特別寄稿 薬のネット販売解禁を認めた最高裁

莇 立明(弁護士)

 大衆薬のインターネット販売を一律に禁止するのは違法だとする最高裁判決が出て反響を呼んでいる。判決は、行政が明確な法的根拠のないままに安易に省令に頼り、薬販売に大幅な制限を加えていることを戒しめたものだ。新聞は「憲法が保障する職業選択の自由を尊重した判断といえる」「国民の権利を制約したい行政に警鐘を鳴らした」と評している。

 ちょっと待ってほしい。人気の痛み止め薬「ロキソニン」。これは大衆薬で薬局で自由に買える。しかし、確かに改正薬事法による省令で、副作用リスクの高い薬(第1類)として通信販売を禁止し、薬剤師による薬局での対面販売を原則としている。しかし現実、薬局の玄関には「ロキソニン」の幟旗がひるがえり自由に買える。薬剤師のチエックは? 「喘息などありませんか」と尋ねているか。虫歯で歯科に行けば、痛み止めとして何も言わずに「ロキソニン」が処方される。これが実際だろう。どこにも消費者である国民の権利は制約されていない。消費者の権利を言うなら「副作用情報」をもっと国民に広く提供すべきだ。

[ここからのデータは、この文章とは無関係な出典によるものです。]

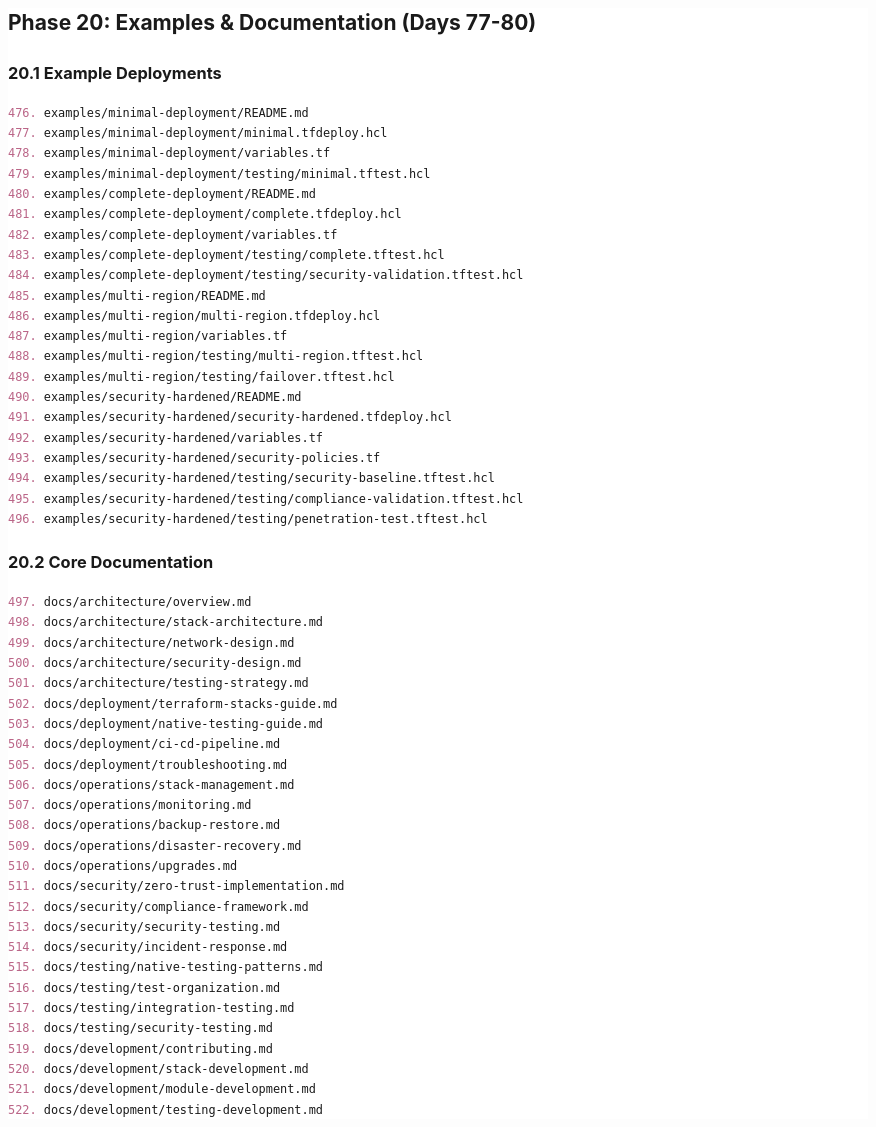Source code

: ## Phase 20: Examples & Documentation (Days 77-80)

### 20.1 Example Deployments

```markdown
476. examples/minimal-deployment/README.md
477. examples/minimal-deployment/minimal.tfdeploy.hcl
478. examples/minimal-deployment/variables.tf
479. examples/minimal-deployment/testing/minimal.tftest.hcl
480. examples/complete-deployment/README.md
481. examples/complete-deployment/complete.tfdeploy.hcl
482. examples/complete-deployment/variables.tf
483. examples/complete-deployment/testing/complete.tftest.hcl
484. examples/complete-deployment/testing/security-validation.tftest.hcl
485. examples/multi-region/README.md
486. examples/multi-region/multi-region.tfdeploy.hcl
487. examples/multi-region/variables.tf
488. examples/multi-region/testing/multi-region.tftest.hcl
489. examples/multi-region/testing/failover.tftest.hcl
490. examples/security-hardened/README.md
491. examples/security-hardened/security-hardened.tfdeploy.hcl
492. examples/security-hardened/variables.tf
493. examples/security-hardened/security-policies.tf
494. examples/security-hardened/testing/security-baseline.tftest.hcl
495. examples/security-hardened/testing/compliance-validation.tftest.hcl
496. examples/security-hardened/testing/penetration-test.tftest.hcl
```

### 20.2 Core Documentation

```markdown
497. docs/architecture/overview.md
498. docs/architecture/stack-architecture.md
499. docs/architecture/network-design.md
500. docs/architecture/security-design.md
501. docs/architecture/testing-strategy.md
502. docs/deployment/terraform-stacks-guide.md
503. docs/deployment/native-testing-guide.md
504. docs/deployment/ci-cd-pipeline.md
505. docs/deployment/troubleshooting.md
506. docs/operations/stack-management.md
507. docs/operations/monitoring.md
508. docs/operations/backup-restore.md
509. docs/operations/disaster-recovery.md
510. docs/operations/upgrades.md
511. docs/security/zero-trust-implementation.md
512. docs/security/compliance-framework.md
513. docs/security/security-testing.md
514. docs/security/incident-response.md
515. docs/testing/native-testing-patterns.md
516. docs/testing/test-organization.md
517. docs/testing/integration-testing.md
518. docs/testing/security-testing.md
519. docs/development/contributing.md
520. docs/development/stack-development.md
521. docs/development/module-development.md
522. docs/development/testing-development.md
```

医薬品の添付文書の警告欄に重大な副作用として、「死亡例が過去何例あった」かを記載すべきだ。

 最近、ロキソニンを服用して生命を落とした人の裁判があった。アスピリン喘息の持病のあった人だが、処方した医師の問診の有無が問われた。製薬メーカーに過去の死亡事故の数、原因などを問い合わせてみると軽度の副作用事例は多数上がってきたが、死亡事例となると口をつぐんで明らかにしない。死亡事故が起きていても、トラブルとなると製薬メーカーは薬剤の製造・販売自体には問題はなかったとし、投薬した医師や薬剤師の注意義務違反にして逃げるだけ。裁判は、患者遺族と医師の争いに矮小化されてしまう。わずかに医薬品被害救済基金制度の恩恵を示めされるのみである。肺がんの薬イレッサに関する裁判は、患者が投薬した医師を被告にせずに、製薬資本と薬を認可した国を相手とした正面対決の訴訟であった。投薬した医師や医療機関は投薬証明書を出して訴訟に協力したが、それ以上に製薬メーカーの供給責任を俎上に載せることはできなかった。製薬資本と国は製造物責任法や国家賠償法という幾重にもガードされた責任回避の法律の保護を受けており、そのような壁をバックにする相手に対しては、患者(国民)も医師(医療機関)も対等に争える武器は持っていなかった。スタートから不利な戦いであった。現実に提起されている薬害裁判は、このようにして薬を飲んだ患者と投薬した医師(医療機関)の間だけの損害振り分けの一般民事裁判としてしか争われていない。これでは薬害の根本解決には繋がらず、何らの教訓も引き出せないだろう。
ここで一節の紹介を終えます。